The animals were sacrificed by over dose of anesthesia on day 8 and 12 (five animals each) and the anterior abdominal wall was opened by a midline incision and the proximal jejunum was dissected. In each experiment, one centimeter was removed for histopathological analysis, fixed in 10% phosphate-buffered formalin, processed, and then embedded in paraffin, cut into 5-µm sections, stained with hematoxylin and eosin and trichrome stain. The mean number of goblet cells was counted at a magnification (x400) in 5 fields from section of each segment from each animal in all groups.

Intestinal morphometry

Villus height was measured from the baseline to the villus tip. Crypt depth was measured from the baseline to the submucosa [24]. Measurements of villus height and crypt depth determined from 40 villi and 40 crypts from four cross sections per tissue segment and a mean value was then obtained. The height were measured from hematoxylin and eosin slides on a light microscope (Olympus, Tokyo, Japan) equipped with a high-resolution digital camera (Microscope Eyepiece Camera UCMOS05100KPA/ Ver. 3.2) connected to a computer with an image captured program. All morphometric measurements were done blindly and were measured in well-orientated sections from digitized images that were evaluated at x10.

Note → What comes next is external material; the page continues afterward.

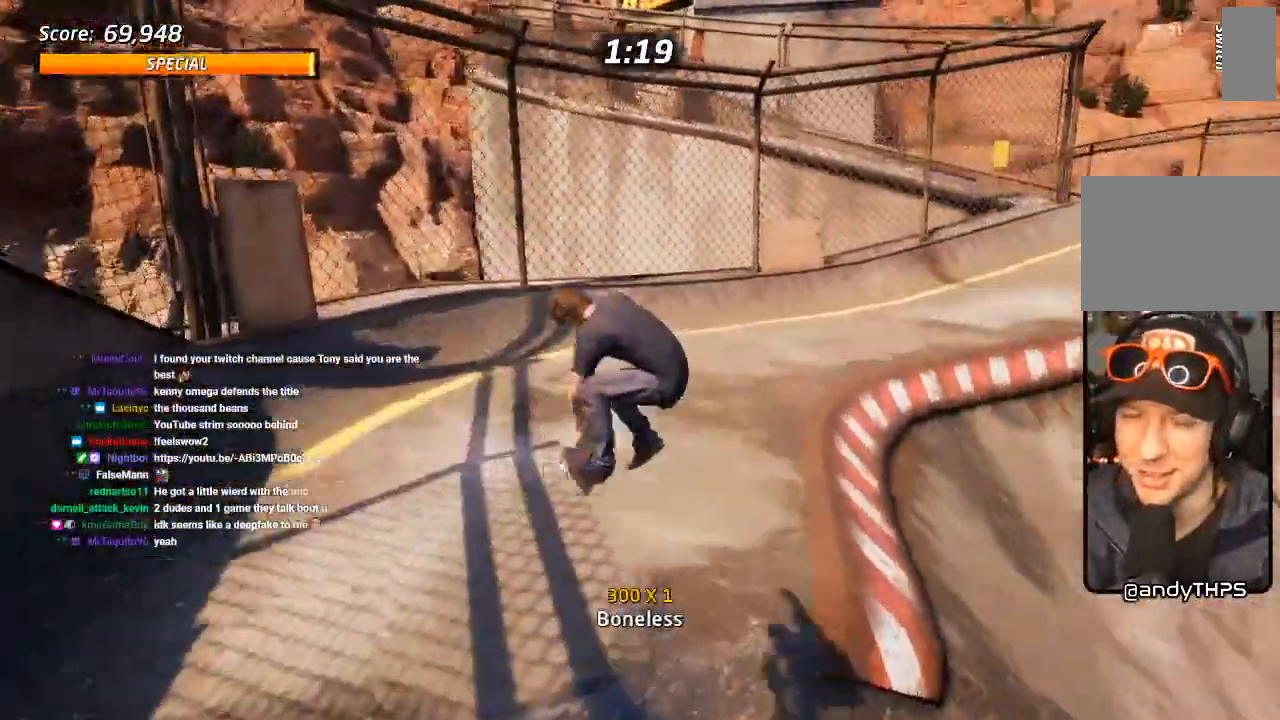
{"dt_ms": 500, "buttons": ["CROSS", "DPAD_RIGHT"], "left_stick": "center", "right_stick": "center", "events": [[117, "right_stick", "center"], [233, "CROSS", "down"], [400, "DPAD_RIGHT", "down"]]}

Immunohistochemical staining and analysis using Ki-67 and Bcl-2 immunolabelling

Cell proliferation was assessed by Ki-67 immunohistochemistry, while the anti apoptosis was assessed by Bcl-2 immunostaining and were performed using monoclonal Mouse Anti-Human Ki-67 Antigen, Clone MIB-1, Code No. M 7240 staining system, and a monoclonal Mouse Anti-Human BcL-2 Oncoprotien Clone 124 Code No 1587 ready to use N-series primary antibody, for use with Dako EnVisionTM , EnVisionTM double staining and LASABTM 2 systems. The staining procedure sections of the instructions included with each detection system were followed. Positive and negative controls were run simultaneously with biopsy specimen.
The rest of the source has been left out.